CRONACHE ELVETICHE

Fare impresa in Svizzera

In effetti la Svizzera appare ancora una sorta di Eldorado agli occhi dell’imprenditore italiano: una macchina della giustizia rapida ed efficiente in grado di garantire chi opera nella legalità, un apparato burocratico snello e verticalmente competente, nonostante significative tracce di borbonismo nel confinate Ticino siano presenti già da qualche anno; un mercato interno florido e targettizzato verso l’alto con una capacità di spesa molto elevata con particolare riferimento ai cantoni della Svizzera interna; una fiscalità coerente con il livello dei servizi offerto; una pubblica amministrazione – a tutti e tre i livelli di Confederazione, Cantone, Comune – che non ti ostacola nella attività di impresa, che ti rimborsa (o ti chiede di pagare) l’IVA ogni tre mesi e con il quale puoi sederti al tavolo, ad esempio, per chiedere di posticipare o rateizzare il pagamento dei contributi. Insomma, nulla di straordinario per un marziano che volesse aprire una azienda sulla Terra…

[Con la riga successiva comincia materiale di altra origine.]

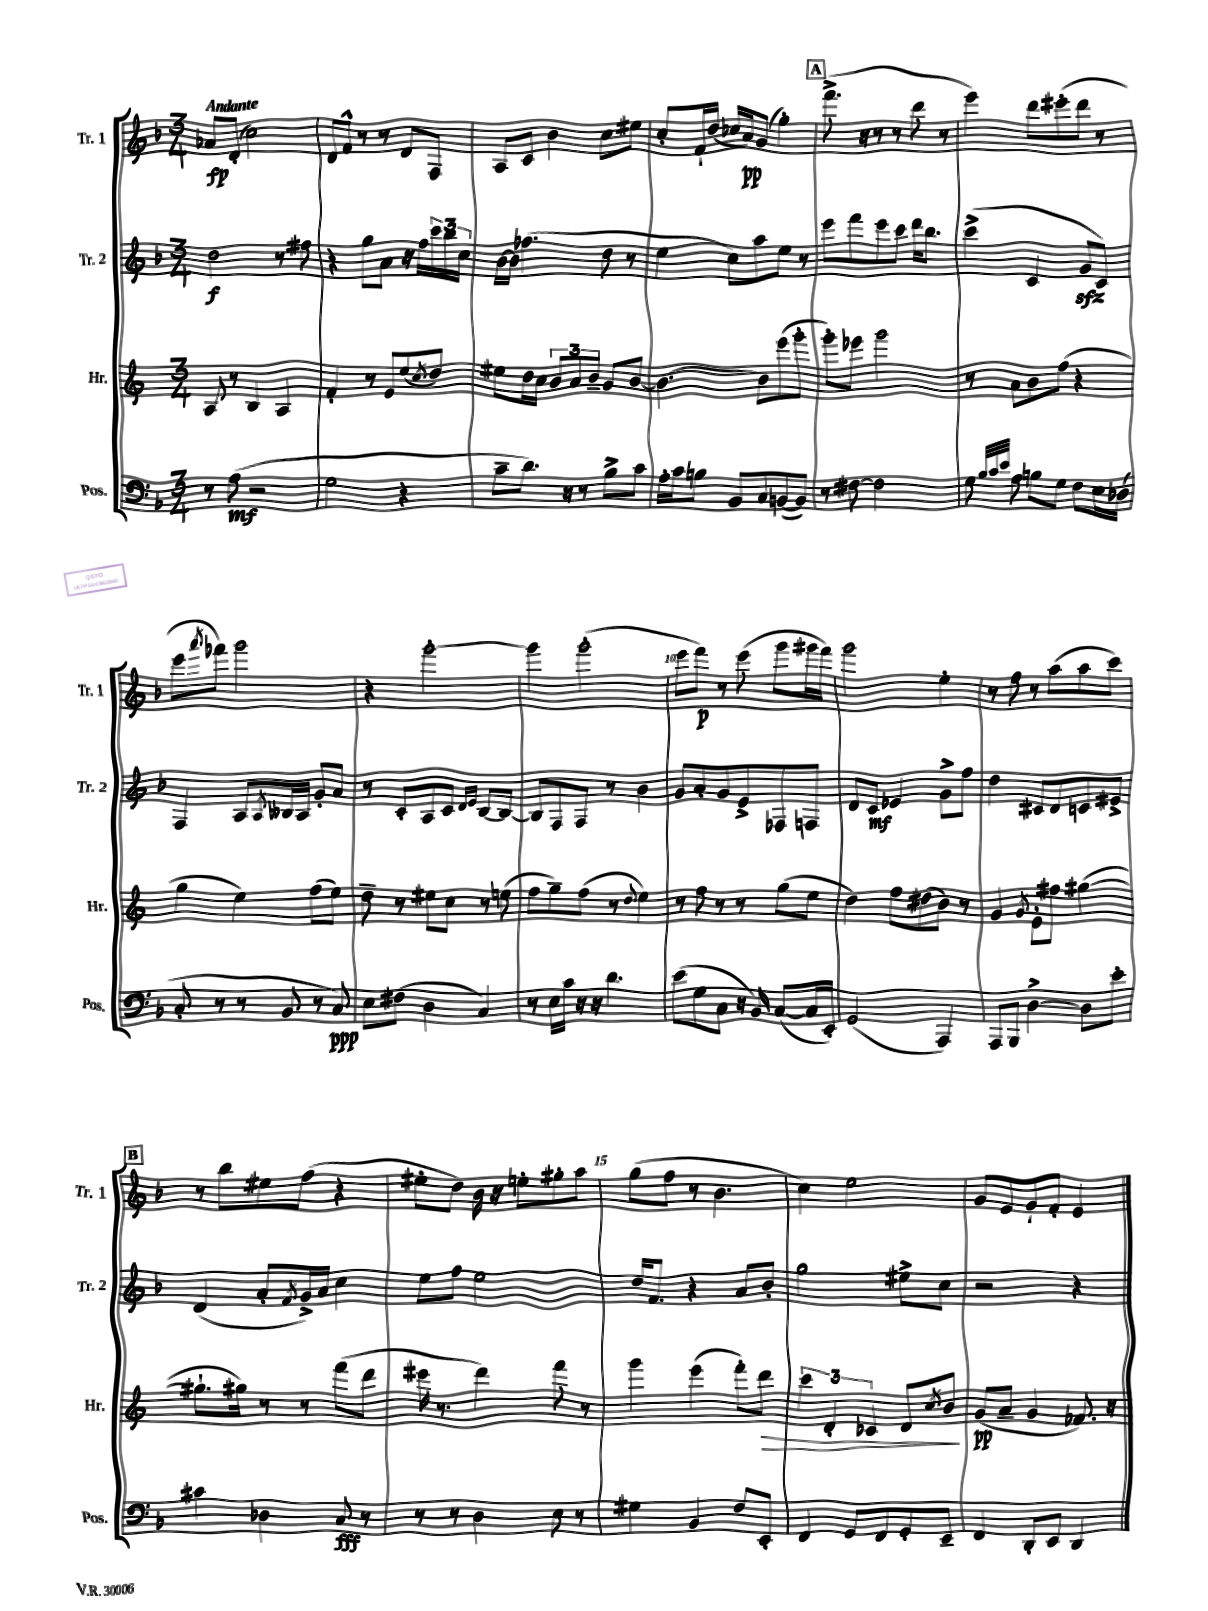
<<
\new StaffGroup <<
\new Staff = "s0" \with { instrumentName = "Tr. 1" shortInstrumentName = "Tr. 1" } {
    \clef treble \key f \major \numericTimeSignature \time 3/4 \tempo "Andante"
    aes'8\fp d'8-.( c''2) |
    d'8 f'8-^ r8 r8 d'8 f8 |
    a8 c'8 bes'4 c''8 eis''8 |
    c''8-. f'16-! d''16( ces''16 a'16\pp) g'8( g''4-.) |
    \mark \markup { \box "A" } f'''8.->( r16 r8 r8 d'''8 r8 |
    e'''4) d'''8 eis'''8-.( d'''8 r8 |
    e'''8 \acciaccatura { a'''8 } fes'''8) g'''2 |
    r4 g'''2~-. |
    g'''4 g'''2-.( |
    e'''8 f'''8\p) r8 e'''8( g'''8 gis'''16 f'''16) |
    g'''2 e''4-. |
    r8 f''8 r8 a''8( a''8 c'''8) |
    \mark \markup { \box "B" } r8 bes''8 eis''8 f''8( r4 |
    eis''8-. d''8) bes'16 r16 e''8-. gis''8-. a''8 |
    g''8( f''8 r8 bes'4. |
    c''4) e''2 |
    g'8 e'8 g'8-! f'8-. e'4 \bar "|." |
}
\new Staff = "s1" \with { instrumentName = "Tr. 2" shortInstrumentName = "Tr. 2" } {
    \clef treble \key f \major \numericTimeSignature \time 3/4
    d''2\f r8 fis''8 |
    r4 g''8 a'8 r16 f''16 \tuplet 3/2 { c'''16 bes''16 c''16 } |
    bes'16~ bes'16 fes''4.( d''8 r8 |
    e''4 c''8) a''8 e''8 r8 |
    \mark \markup { \box "A" } e'''8 f'''8 e'''8 c'''8 d'''16 bes''8. |
    c'''4->( c'4 g'8\sfz c'8) |
    f4 a8 \acciaccatura { a8 } beses16 a16 g'8-. a'8 |
    r8 c'8-. a8 c'8 \grace { d'16 e'16 } bes8~ bes8~ |
    bes8 f8 f8 r8 bes'4 |
    g'8 a'8-. g'8 e'8-> fes8 f8 |
    d'8 c'8\mf ees'4 g'8-> f''8 |
    d''4 cis'8 d'8 c'8 eis'8-> |
    \mark \markup { \box "B" } d'4( a'8-. \acciaccatura { f'8 } g'16->) a'16 c''4 |
    e''8 f''8 e''2 |
    d''16 f'8. r4 a'8 bes'8-. |
    g''2 eis''8-> c''8 |
    r2 r4 \bar "|." |
}
\new Staff = "s2" \with { instrumentName = "Hr." shortInstrumentName = "Hr." } {
    \clef treble \key c \major \numericTimeSignature \time 3/4
    a8 r8 b4 a4 |
    f'4-. r8 e'8 e''8( \acciaccatura { c''8 } d''8) |
    eis''8 d''16 c''16 \tuplet 3/2 { b'8 a'8 b'8-- } g'8 b'8~ |
    b'4.~ b'8 e'''8( g'''8-. |
    \mark \markup { \box "A" } g'''8-.) ees'''8 g'''2 |
    r8 a'8 b'8 f''8( r4 |
    g''4 e''4) f''8( e''8) |
    d''8-- r8 eis''8 c''8 r8 e''8( |
    f''8 g''8--) f''8( r8 \appoggiatura { d''8 } e''4) |
    r8 f''8 r8 r8 g''8( e''8 |
    d''4) f''8 dis''8( b'8) r8 |
    g'4 \acciaccatura { g'8 } e'8-. fis''8 gis''4~( |
    \mark \markup { \box "B" } gis''8.-! gis''16) r8 r8 f'''8( d'''8 |
    eis'''16 r8. d'''4) f'''8 r8 |
    g'''4 e'''4( f'''8-.) d'''8\> |
    \tuplet 3/2 { c'''4 d'4-. ces'4 } d'8 \acciaccatura { c''8 } b'8\! |
    g'8\pp( a'8-- g'4 fes'8.) r16 \bar "|." |
}
\new Staff = "s3" \with { instrumentName = "Pos." shortInstrumentName = "Pos." } {
    \clef bass \key f \major \numericTimeSignature \time 3/4
    r8 a8\mf( r2 |
    g2 r4 |
    c'8-- d'8.) r16 r8 bes8-> c'8 |
    a16-. c'16 b8 bes,8 c8 b,8~( b,8) |
    \mark \markup { \box "A" } r8 fis8~ fis2 |
    g8 \grace { bes32 c'32 e'32 } a8 b8 g8 f8 e16 des16( |
    c8-. r8 r8 bes,8 r8 c8\ppp) |
    e8 fis8( d4 c4) |
    r8 e16 c'16 r16 r16 d'4. |
    e'8( g8 c8 r16 bes,16) c8~( c16 e,16-.) |
    g,2( a,,4) |
    a,,8 bes,,8 d4~-> d8 e'8-. |
    \mark \markup { \box "B" } cis'4 des4 c8\fff r8 |
    r8 r8 d4 e8 r8 |
    gis4 bes,4 f8 e,8-. |
    f,4 g,8 f,8 g,8-. e,8-- |
    f,4 d,8-. e,8 d,4 \bar "|." |
}
>>
>>
\layout { \context { \Score \override BarNumber.break-visibility = ##(#f #t #t) barNumberVisibility = #(every-nth-bar-number-visible 5) } }
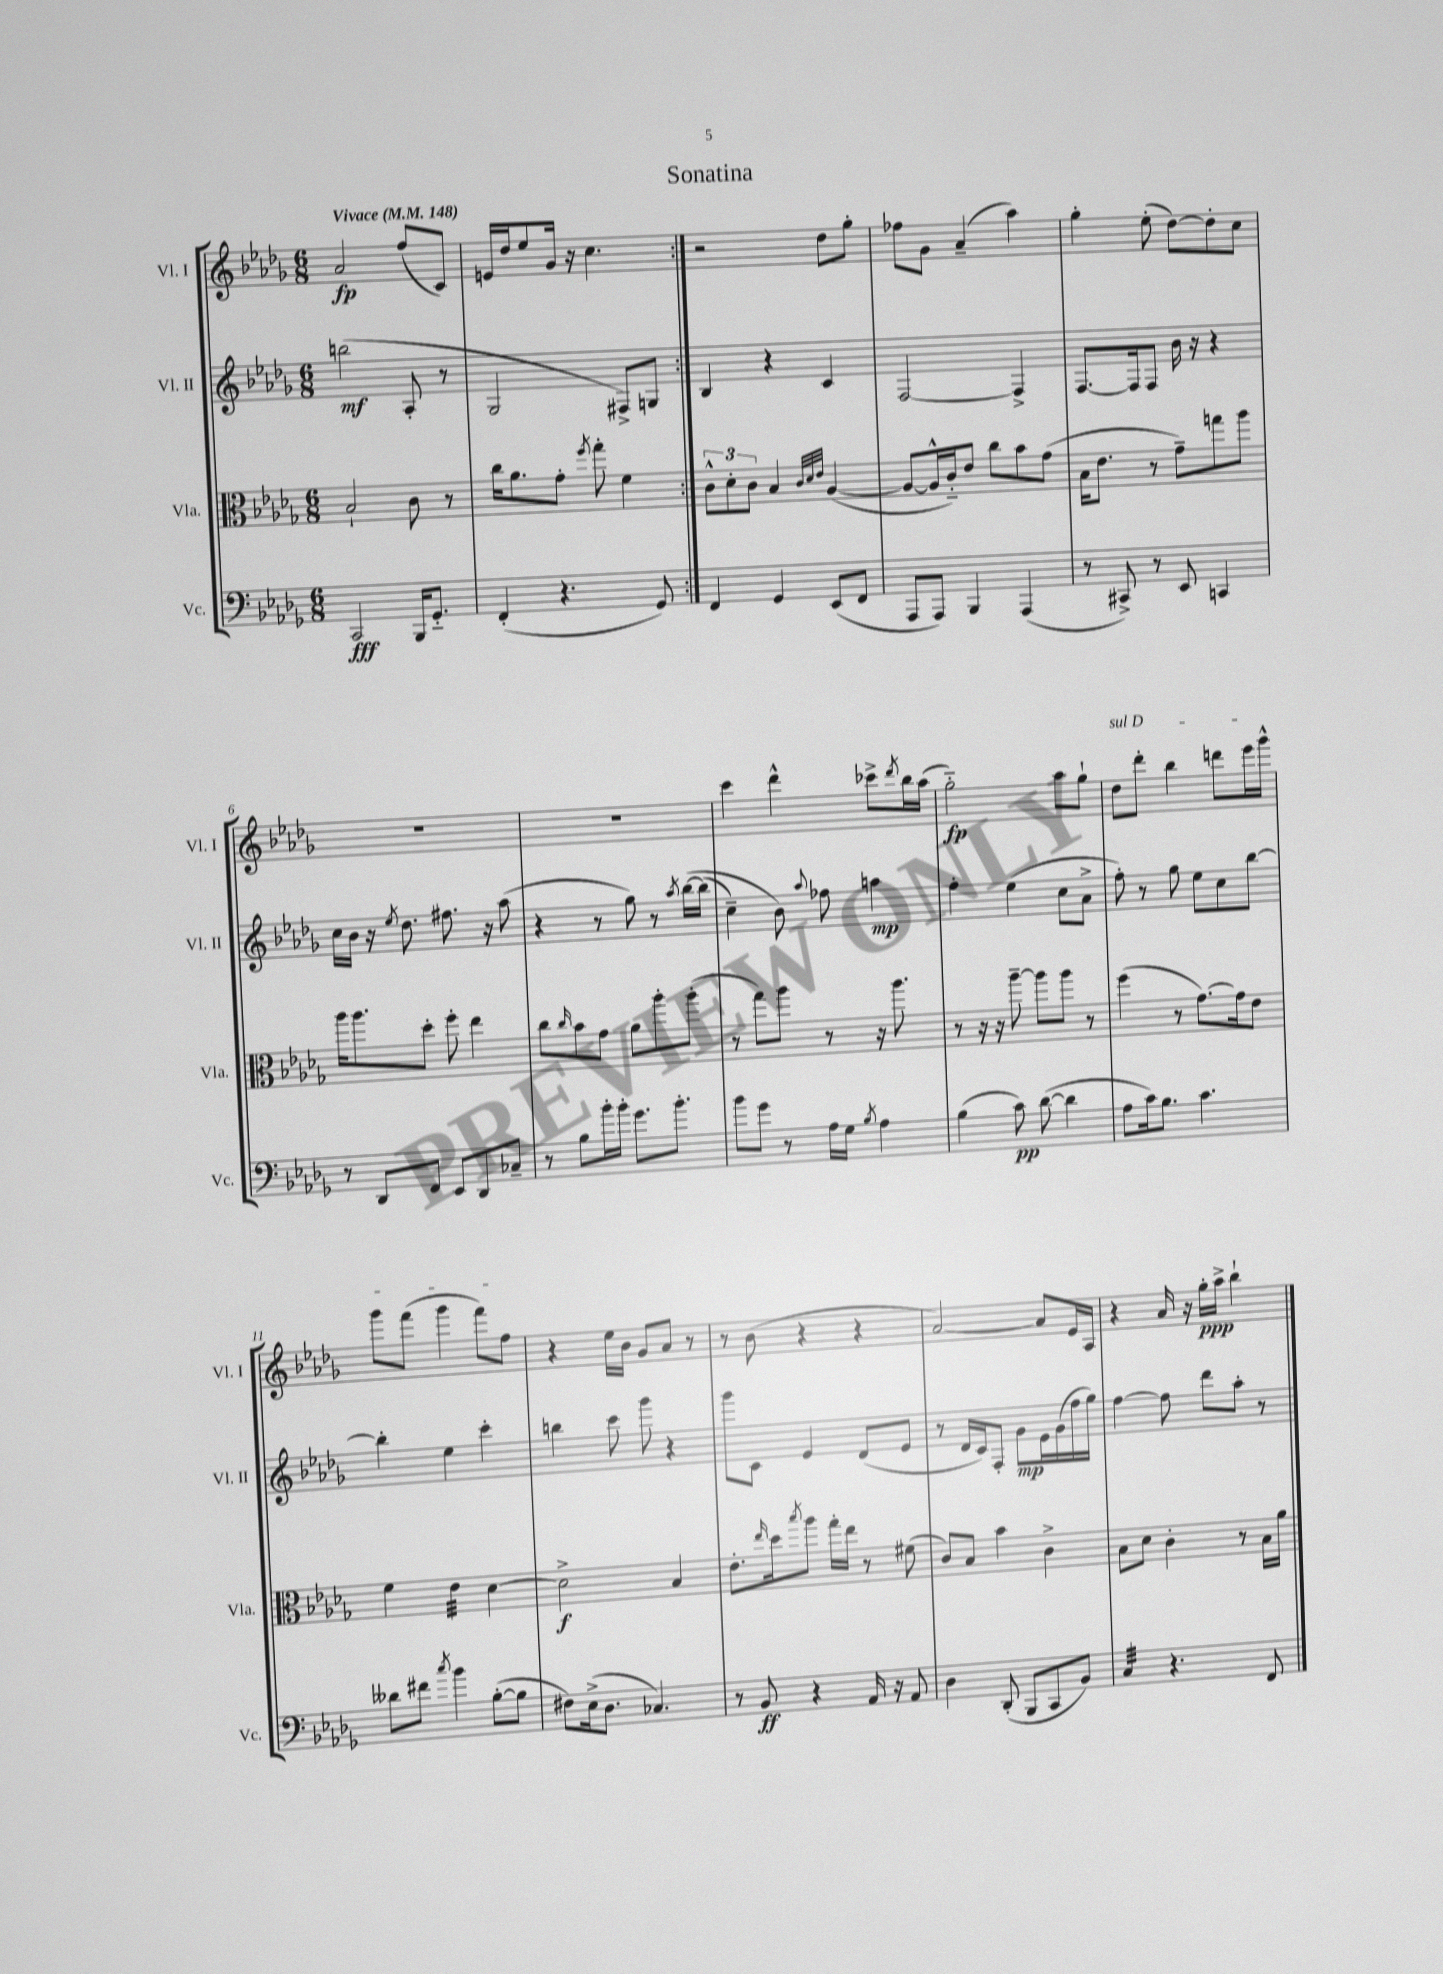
\header { title = "Sonatina" }
<<
\new StaffGroup <<
\new Staff = "s0" \with { instrumentName = "Vl. I" shortInstrumentName = "Vl. I" } {
    \clef treble \key des \major \numericTimeSignature \time 6/8 \tempo "Vivace" 4 = 148
    \repeat volta 2 { aes'2\fp f''8( c'8) |
    e'16 des''16 ees''8 ges'16 r16 c''4. | }
    r2 des''8 ges''8-. |
    fes''8 ges'8 aes'4--( aes''4) |
    ges''4-. ees''8-.( des''8~) des''8-. c''8 |
    R2. |
    R2. |
    c'''4 des'''4-^ ces'''8-> \acciaccatura { des'''8 } bes''16 aes''16( |
    ges''2-_\fp) aes''8 ges''8-! |
    \once \override TextSpanner.bound-details.left.text = \markup { \italic "sul D" } des''8\startTextSpan des'''8-. bes''4 d'''8 ees'''16 ges'''16-^ |
    ges'''8 f'''8( ges'''4 f'''8) f''8\stopTextSpan |
    r4 ees''16 bes'16 ges'8 aes'8 r8 |
    r8 bes'8( r4 r4 |
    aes'2~) aes'8 ees'16 aes16 |
    r4 aes'16 r16 ges''16-.\ppp aes''16-> bes''4-! \bar "|." |
}
\new Staff = "s1" \with { instrumentName = "Vl. II" shortInstrumentName = "Vl. II" } {
    \clef treble \key des \major \numericTimeSignature \time 6/8
    \repeat volta 2 { b''2\mf( aes8-. r8 |
    ges2 fis8->) g8 | }
    bes4 r4 c'4 |
    f2~ f4-> |
    f8.~ f16 f8 bes'16 r16 r4 |
    c''16 bes'16 r16 \acciaccatura { ees''8 } des''8. fis''8. r16 aes''8( |
    r4 r8 ges''8) r8 \acciaccatura { aes''8 } bes''16~\( bes''16( |
    c''4--) bes'8\) \appoggiatura { aes''8 } fes''8 a''4\mp |
    f''4-. ees''4( c''8 aes'8-> |
    f''8-.) r8 ges''8 ees''8 c''8 bes''8~ |
    bes''4-. ees''4 c'''4-. |
    b''4 c'''8 ges'''8 r4 |
    ges'''8 c'8 ees'4 des'8( ees'8 |
    r8 des'16 c'16) f8-. ges'8\mp ees'16 ges'16( f''16 ges''16) |
    f''4~ f''8 des'''8 aes''8-. r8 \bar "|." |
}
\new Staff = "s2" \with { instrumentName = "Vla." shortInstrumentName = "Vla." } {
    \clef alto \key des \major \numericTimeSignature \time 6/8
    \repeat volta 2 { bes2-! c'8 r8 |
    c''16 aes'8. ges'8-. \acciaccatura { f''8 } ges''8-. f'4 | }
    \tuplet 3/2 { c'8-^ des'8-. c'8 } bes4 \grace { c'32 des'32 ees'32 } aes4~( |
    aes8~ aes16-^ c'16-_) ees'8 c''8 bes'8 ges'8( |
    bes16 ees'8. r8 ges'8--) g''8 aes''8 |
    aes''16 aes''8. des''8-. f''8-. ees''4 |
    c''8 \grace { c''16 } bes'8 ges'8 aes'8 aes''8-. aes''8-.( |
    r8 ges''8) aes''8 r8 r16 aes''8. |
    r8 r16 r16 aes''8~-- aes''8 aes''8 r8 |
    f''4( r8 ges'8.~) ges'16 ees'8 |
    f'4 ees'4:32 des'4~ |
    des'2->\f bes4 |
    ees'8.-. \grace { ees''16 } des''16 \acciaccatura { bes''8 } aes''8 ges''16-. ees''16 r8 fis'8( |
    c'8) bes8 bes'4 c'4-> |
    bes8 des'8 c'4-. r8 bes16 aes'16 \bar "|." |
}
\new Staff = "s3" \with { instrumentName = "Vc." shortInstrumentName = "Vc." } {
    \clef bass \key des \major \numericTimeSignature \time 6/8
    \repeat volta 2 { c,2\fff bes,,16 ges,8.-_ |
    f,4-.( r4. ges,8) | }
    f,4 ges,4 ees,8( f,8 |
    aes,,8 aes,,8) bes,,4 aes,,4( |
    r8 cis,8->) r8 ees,8 c,4 |
    r8 des,8 f,8 ees,8 des,8 ces8-- |
    r8 bes8 bes'16-. bes'16-. ges'8. bes'8.-. |
    bes'8 ges'8 r8 aes16 ges16 \acciaccatura { bes8 } aes4 |
    bes4( c'8\pp) des'8~( des'4 |
    aes8 c'16) bes8. c'4. |
    deses'8 fis'8 \acciaccatura { c''8 } bes'4 bes8~-.( bes8 |
    fis8) ees16->( des8. ces4.) |
    r8 bes,8\ff r4 aes,16 r16 aes,8 |
    des4 des,8-.( bes,,8 c,8 bes,8) |
    c4:32 r4. f,8 \bar "|." |
}
>>
>>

Attenzione però, la cultura imprenditoriale in Svizzera non permea tutti gli attori della catena del valore così come siamo abituati in Italia. Accade, ad esempio, che le banche tanto abili nel gestire i patrimoni per tradizione secolare siano tipicamente restie a finanziare il circolante di una azienda: strumenti bancari di credito quali castelletti, rimesse bancarie, factoring, anticipi di cassa sono sconosciuti o scarsamente praticati se non soggetti a garanzie pecuniarie incomprensibili con la conseguenza che le imprese in Svizzera, principalmente, lavorano con i propri soldi (il settore dell’edilizia merita un approfondimento a parte). La qual cosa è limitante per lo startup di un’azienda ma alquanto sano per il restante ciclo di vita aziendale.
Non aspettatevi, imprenditori, dipendenti affetti da un senso di appartenenza tale da farli restare sul posto di lavoro oltre l’orario contrattuale abitualmente e senza l’adeguata retribuzione dello straordinario prevista dalla legge. Anche la capacità di problem-solving, innata nella maggior parte degli italiani, è una competenza davvero rara sul territorio elvetico: non c’è da stupirsene, la sua carenza altro non è che una esternalità negativa generata dall’efficienza del sistema confederale. E non venga in mente di chiedere sconti superiori del 2% (che in genere vengono concessi sui pagamenti cash) ai fornitori: alla prima vostra richiesta sorrideranno, alla seconda vi suggeriranno essi stessi di cercare un altro fornitore.
Chi fa impresa in Svizzera da qualche anno, può serenamente affermare che avviare un’impresa è una scelta funzionale solo al business o per questioni personali di vita.